■ **BRIEF 1**: Translate this sentence from the passage about Revolution Foods into Spanish: "Food preparation moves ahead like clockwork, orchestrated with care."
■ **BRIEF 2**: Please write out the passage about Revolution Foods from "It is not yet" up to and including "school lunch programs.".

Segment Start: PASSAGE SHOWN

Revolution Foods Upends the Way Kids Eat at School

Mitch Tobias

    It is not yet dawn, but already the aroma of rich cheddar cheese, toasty potatoes and baked chicken fills the air. There is an upbeat bustle in this Alameda kitchen. There are children to be fed, even though lunch is still hours away. Food preparation moves ahead like clockwork, orchestrated with care. But despite the enticing scents and warm attention to detail, this is not grandma’s kitchen. The crew—which is busy fixing lunch for thousands of hungry schoolchildren throughout the Bay Area, loading gleaming white trucks sporting bright red apple logos and sending out the fresh-from-the-oven meals into the early morning light—works for Revolution Foods, a private and innovative business taking a new approach to school lunch programs.
    Launched in August 2006, Rev Foods represents a sea change in what many parents, students and school administrators have come to accept as standard school lunch fare. Rather than precooked, frozen and reheated lunches brimming with salt, sugar and fat, Rev Foods dishes up lunches made daily from scratch. The emphasis is on ingredients that are local, fresh and at least 50 percent organic. Every school day Rev Foods trucks fan out across the East Bay (including 20 Oakland schools) and other Bay Area sites, delivering healthy and delicious food—which can also include breakfast and snacks—to almost 80 public charter and private schools, many in low-income communities. Fifty percent of students dining on Rev Foods lunches qualify for the free or reduced-fee National School Lunch Program, which reimburses schools serving meals to children based on family income falling within federal poverty guidelines.
    In fact, the goal of providing fresh, seasonal, balanced meals to school children, regardless of socio-economic level, fuels Rev Foods’ mission—to make healthy, flavorful meals and a solid grounding in nutrition indispensable parts of the educational experience. For every child, every school day.

Segment End: PASSAGE SHOWN
Segment Start: STUDY MATERIAL

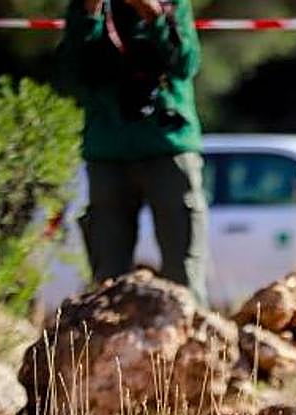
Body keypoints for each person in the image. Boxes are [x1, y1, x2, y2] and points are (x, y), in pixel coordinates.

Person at [57, 0, 208, 304]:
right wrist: (90, 15)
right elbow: (69, 73)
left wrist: (153, 16)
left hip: (167, 146)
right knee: (107, 280)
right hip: (108, 150)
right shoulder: (89, 6)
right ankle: (108, 348)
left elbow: (186, 63)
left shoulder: (170, 3)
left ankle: (192, 347)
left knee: (183, 276)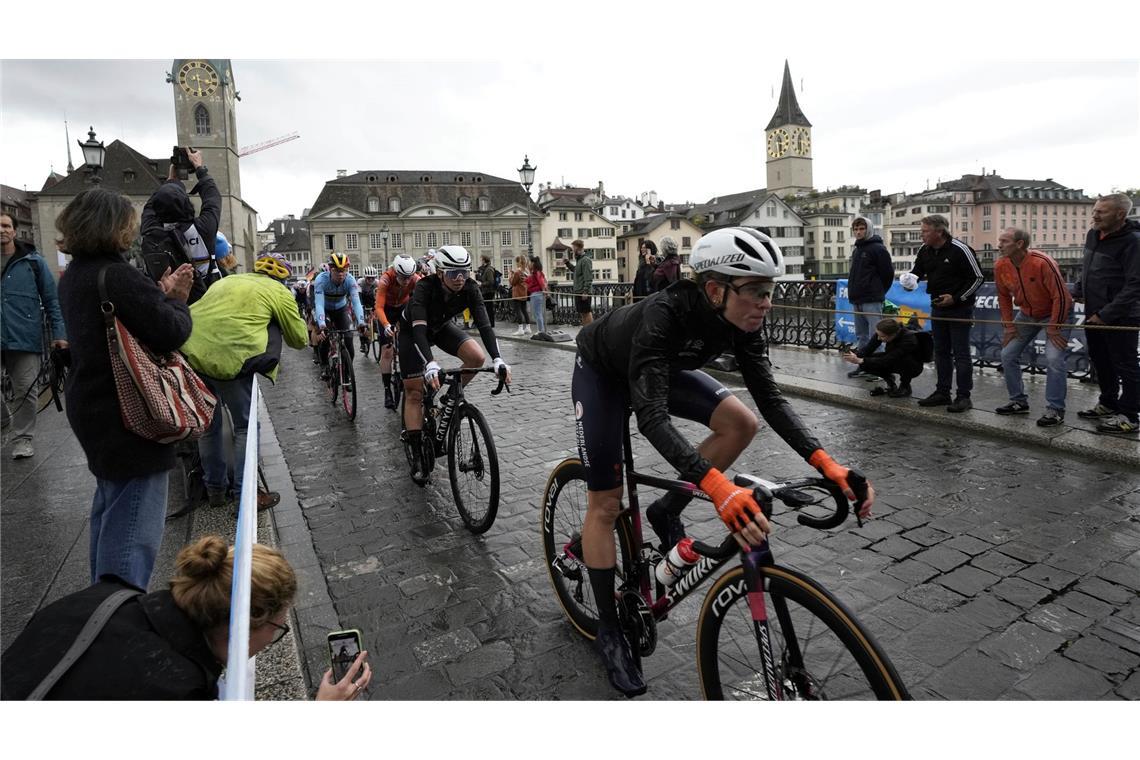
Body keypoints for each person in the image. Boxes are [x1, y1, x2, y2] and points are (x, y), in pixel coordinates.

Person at [572, 226, 873, 697]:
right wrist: (718, 488)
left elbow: (771, 400)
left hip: (661, 368)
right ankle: (609, 632)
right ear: (715, 290)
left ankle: (664, 509)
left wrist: (826, 464)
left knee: (742, 422)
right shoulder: (665, 312)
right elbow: (650, 416)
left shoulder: (744, 322)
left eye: (770, 291)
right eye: (755, 291)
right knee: (606, 504)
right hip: (604, 373)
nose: (766, 302)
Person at [1, 536, 371, 700]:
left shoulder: (106, 597)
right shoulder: (178, 690)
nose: (269, 643)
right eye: (277, 630)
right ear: (246, 624)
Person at [56, 188, 194, 591]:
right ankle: (119, 611)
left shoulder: (75, 275)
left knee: (110, 508)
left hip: (92, 405)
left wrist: (156, 296)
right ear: (114, 228)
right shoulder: (116, 275)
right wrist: (177, 300)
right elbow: (170, 332)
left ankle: (101, 600)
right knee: (134, 524)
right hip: (130, 412)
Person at [180, 252, 309, 508]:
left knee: (209, 426)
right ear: (281, 278)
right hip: (232, 360)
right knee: (245, 429)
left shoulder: (227, 281)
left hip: (193, 354)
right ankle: (245, 496)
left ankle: (215, 490)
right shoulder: (279, 292)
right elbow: (299, 340)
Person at [399, 245, 511, 485]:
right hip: (413, 333)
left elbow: (484, 325)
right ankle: (417, 454)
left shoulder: (470, 287)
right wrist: (429, 363)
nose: (460, 278)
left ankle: (449, 396)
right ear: (440, 273)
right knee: (414, 392)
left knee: (476, 357)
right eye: (452, 273)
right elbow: (419, 330)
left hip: (440, 328)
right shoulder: (424, 288)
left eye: (464, 272)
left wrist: (498, 359)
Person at [1, 213, 68, 460]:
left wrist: (59, 333)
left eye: (6, 225)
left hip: (24, 335)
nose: (2, 230)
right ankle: (4, 420)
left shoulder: (32, 261)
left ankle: (22, 439)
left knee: (25, 390)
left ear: (15, 231)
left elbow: (52, 300)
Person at [993, 227, 1074, 427]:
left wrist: (1054, 326)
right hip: (1027, 314)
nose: (999, 245)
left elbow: (1061, 297)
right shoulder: (1001, 265)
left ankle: (1055, 409)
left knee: (1054, 358)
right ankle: (1018, 401)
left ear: (1019, 244)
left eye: (1004, 241)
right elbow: (1003, 296)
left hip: (1056, 313)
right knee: (1007, 355)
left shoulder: (1042, 262)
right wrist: (1009, 326)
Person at [1074, 193, 1140, 434]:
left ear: (1120, 214)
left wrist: (1107, 313)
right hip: (1093, 311)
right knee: (1101, 361)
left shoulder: (1133, 241)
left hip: (1121, 316)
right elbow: (1087, 266)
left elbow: (1135, 284)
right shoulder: (1094, 234)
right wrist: (1079, 289)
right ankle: (1108, 403)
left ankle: (1130, 416)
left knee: (1127, 365)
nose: (1095, 215)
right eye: (1095, 210)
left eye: (1101, 212)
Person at [905, 214, 983, 413]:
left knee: (961, 353)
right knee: (940, 351)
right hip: (937, 305)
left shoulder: (960, 250)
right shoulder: (925, 250)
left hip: (959, 308)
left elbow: (977, 278)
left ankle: (964, 396)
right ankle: (942, 392)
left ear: (939, 231)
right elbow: (918, 271)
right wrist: (910, 281)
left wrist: (956, 298)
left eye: (925, 231)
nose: (921, 235)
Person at [139, 147, 222, 304]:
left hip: (166, 305)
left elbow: (151, 206)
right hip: (204, 304)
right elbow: (213, 198)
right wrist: (199, 168)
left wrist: (171, 181)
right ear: (187, 204)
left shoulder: (150, 230)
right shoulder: (203, 229)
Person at [846, 216, 894, 378]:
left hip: (872, 299)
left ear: (869, 229)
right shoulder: (857, 249)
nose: (858, 232)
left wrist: (878, 292)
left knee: (878, 335)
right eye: (856, 229)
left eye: (862, 229)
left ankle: (878, 369)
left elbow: (888, 274)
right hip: (857, 299)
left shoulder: (878, 249)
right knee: (862, 336)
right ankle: (864, 365)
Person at [375, 254, 422, 410]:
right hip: (386, 310)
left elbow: (424, 297)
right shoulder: (386, 279)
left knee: (410, 341)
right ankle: (387, 389)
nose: (407, 281)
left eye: (409, 277)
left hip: (403, 307)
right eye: (403, 277)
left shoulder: (415, 278)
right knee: (387, 351)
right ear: (395, 272)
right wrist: (386, 324)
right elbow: (379, 308)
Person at [312, 252, 366, 379]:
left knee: (348, 339)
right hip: (325, 309)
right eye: (337, 270)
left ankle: (347, 372)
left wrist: (361, 321)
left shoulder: (350, 280)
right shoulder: (321, 280)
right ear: (330, 269)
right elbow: (319, 304)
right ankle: (324, 365)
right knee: (325, 337)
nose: (341, 274)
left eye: (344, 270)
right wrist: (322, 324)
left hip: (341, 309)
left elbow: (356, 303)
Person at [842, 318, 924, 397]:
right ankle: (890, 380)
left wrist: (861, 360)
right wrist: (855, 355)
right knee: (866, 363)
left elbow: (888, 359)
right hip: (892, 359)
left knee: (904, 361)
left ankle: (905, 387)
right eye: (878, 335)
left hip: (912, 366)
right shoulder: (882, 332)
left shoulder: (908, 340)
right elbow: (869, 348)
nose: (878, 338)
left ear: (893, 335)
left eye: (882, 336)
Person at [566, 239, 594, 325]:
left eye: (573, 248)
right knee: (583, 313)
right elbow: (576, 271)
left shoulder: (585, 260)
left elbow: (588, 277)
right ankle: (585, 331)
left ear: (578, 248)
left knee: (586, 312)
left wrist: (585, 291)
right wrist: (567, 263)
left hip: (583, 292)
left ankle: (590, 332)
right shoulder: (580, 260)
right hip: (578, 291)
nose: (572, 250)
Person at [509, 254, 532, 336]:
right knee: (524, 310)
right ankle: (528, 327)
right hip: (524, 293)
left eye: (517, 262)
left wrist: (510, 275)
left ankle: (520, 329)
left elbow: (513, 283)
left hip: (517, 293)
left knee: (518, 311)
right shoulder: (526, 272)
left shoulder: (517, 272)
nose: (516, 264)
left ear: (519, 262)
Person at [358, 265, 379, 352]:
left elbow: (379, 296)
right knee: (361, 320)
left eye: (372, 278)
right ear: (365, 277)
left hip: (371, 299)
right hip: (362, 298)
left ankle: (376, 329)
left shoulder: (377, 283)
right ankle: (363, 343)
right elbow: (357, 297)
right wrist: (360, 307)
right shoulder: (360, 282)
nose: (370, 280)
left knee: (376, 315)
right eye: (368, 278)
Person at [527, 257, 548, 335]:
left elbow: (541, 282)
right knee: (538, 313)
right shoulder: (537, 272)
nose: (529, 264)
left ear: (533, 263)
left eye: (530, 262)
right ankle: (541, 329)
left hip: (536, 294)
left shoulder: (536, 273)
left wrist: (544, 290)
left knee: (537, 313)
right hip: (537, 294)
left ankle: (540, 330)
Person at [476, 255, 498, 327]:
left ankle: (491, 324)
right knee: (487, 308)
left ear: (484, 260)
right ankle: (489, 323)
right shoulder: (485, 269)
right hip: (486, 291)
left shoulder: (489, 269)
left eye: (481, 260)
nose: (481, 261)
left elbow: (491, 281)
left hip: (489, 291)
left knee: (489, 308)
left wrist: (481, 284)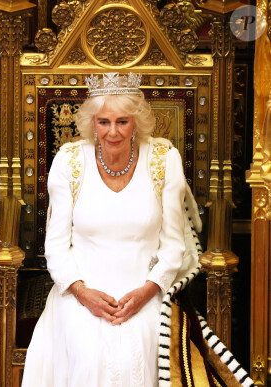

Segment End: STUDY MATERIAL

■ **WRITTEN ANSWER 1**: La preparación de la comida avanza como un reloj, orquestada con esmero.

■ **WRITTEN ANSWER 2**:
It is not yet dawn, but already the aroma of rich cheddar cheese, toasty potatoes and baked chicken fills the air. There is an upbeat bustle in this Alameda kitchen. There are children to be fed, even though lunch is still hours away. Food preparation moves ahead like clockwork, orchestrated with care. But despite the enticing scents and warm attention to detail, this is not grandma’s kitchen. The crew—which is busy fixing lunch for thousands of hungry schoolchildren throughout the Bay Area, loading gleaming white trucks sporting bright red apple logos and sending out the fresh-from-the-oven meals into the early morning light—works for Revolution Foods, a private and innovative business taking a new approach to school lunch programs.